Reading text:
□ □ □

Glucagon like peptide-1 analogues analysis in whole blood samples by the use of LC-ESI-HRMS method

Abstract

Objective

The use of GLP-1 analogues has been increasing worldwide in recent years due to their benefits in treating type II diabetes. Thanks to their effects on appetite regulation, in many countries they are also used, especially semaglutide, to treat obesity. However, due to their promotion by social media and celebrities as a weight-loss treatment, GLP-1 analogues are misused by a non-diabetic and non-obese population and also by a young public, which is the main target of these media. Following the alert by the ANSM (Agence nationale de sécurité du médicament) in France and the FDA (Food and Drug Administration) in the United States, which imposed the addition of fatal effects to the list of side effects for semaglutide, the misuse seems to become a public health problem. For this reason, it seems important that a toxicology laboratory is able to evidence the presence of these drugs in blood. In this study, the authors have developed and validated a method for the identification and quantification of semaglutide and liraglutide in whole blood using a LC-HRMS method.

Methods

LC separation was achieved using a Waters Acquity HSS C18 column (150 × 2.1 × 1.8 μm) with a controlled temperature maintained at 50 °C. A 5-μL injection with a 0.25 mL/min flow of waters with 0.1% of formic acid (solvent A) and acetonitrile with 0.1% of formic acid (solvent B) was used. A Xevo G2-XS Q-TOF high-resolution mass spectrometer (Waters corporation, Milford, MA, USA) was used, operating in positive ion mode and in sensitivity mode. In MS scanning, data were acquired from 500 to 2000 m/z. For semaglutide, the 4-fold charged [M + 4H]⁴⁺ molecule was observed at m/z 1029.29752 (which deconvolutes to 4117.70139), while for liraglutide the 4-fold charged ion [M + 4H]⁴⁺ was observed at 938.76490 (which deconvolutes to 3754.53707).

□ □ □

Supplied information:
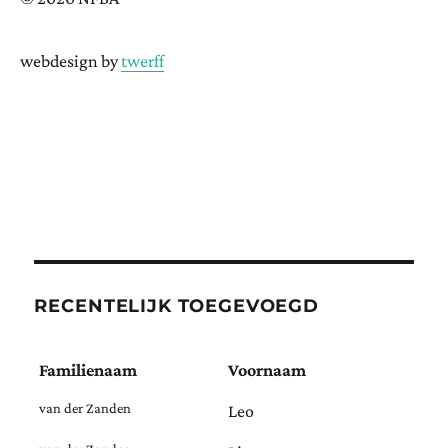
webdesign by
twerff
RECENTELIJK TOEGEVOEGD
Familienaam
Voornaam
van der Zanden
Leo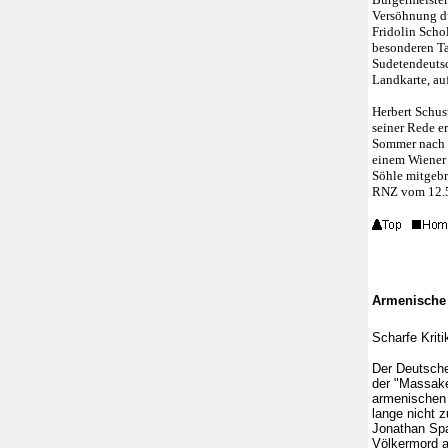
Versöhnung du
Fridolin Scho
besonderen Ta
Sudetendeutsc
Landkarte, au
Herbert Schus
seiner Rede e
Sommer nach M
einem Wiener 
Söhle mitgebr
RNZ vom 12.
Armenische 
Scharfe Kriti
Der Deutsche
der "Massake
armenischen 
lange nicht z
Jonathan Spa
Völkermord a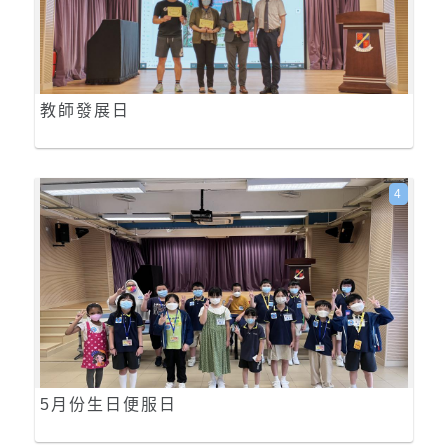
教師發展日
4
5月份生日便服日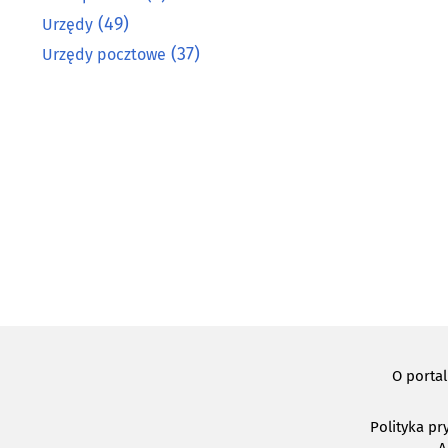
(49)
Urzędy
(37)
Urzędy pocztowe
O porta
Polityka pr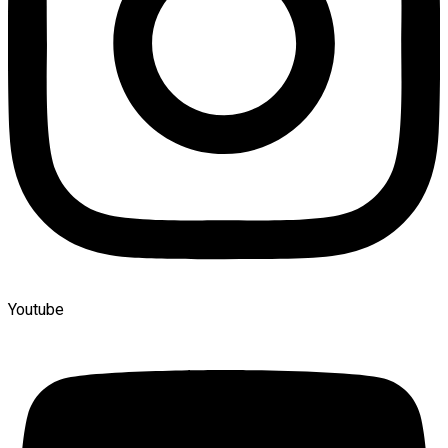
Youtube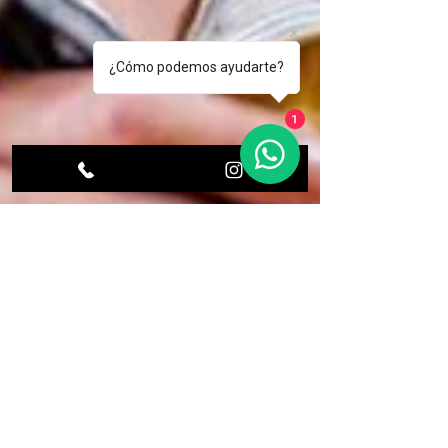
compartir el mejor café de Colombia
¿Cómo podemos ayudarte?
1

□ □ □

What the task requires: Retype the passage of the GLP-1 analogue abstract between "LC separation was" and "deconvolutes to 3754.53707).", inclusive.

Task response:
LC separation was achieved using a Waters Acquity HSS C18 column (150 × 2.1 × 1.8 μm) with a controlled temperature maintained at 50 °C. A 5-μL injection with a 0.25 mL/min flow of waters with 0.1% of formic acid (solvent A) and acetonitrile with 0.1% of formic acid (solvent B) was used. A Xevo G2-XS Q-TOF high-resolution mass spectrometer (Waters corporation, Milford, MA, USA) was used, operating in positive ion mode and in sensitivity mode. In MS scanning, data were acquired from 500 to 2000 m/z. For semaglutide, the 4-fold charged [M + 4H]⁴⁺ molecule was observed at m/z 1029.29752 (which deconvolutes to 4117.70139), while for liraglutide the 4-fold charged ion [M + 4H]⁴⁺ was observed at 938.76490 (which deconvolutes to 3754.53707).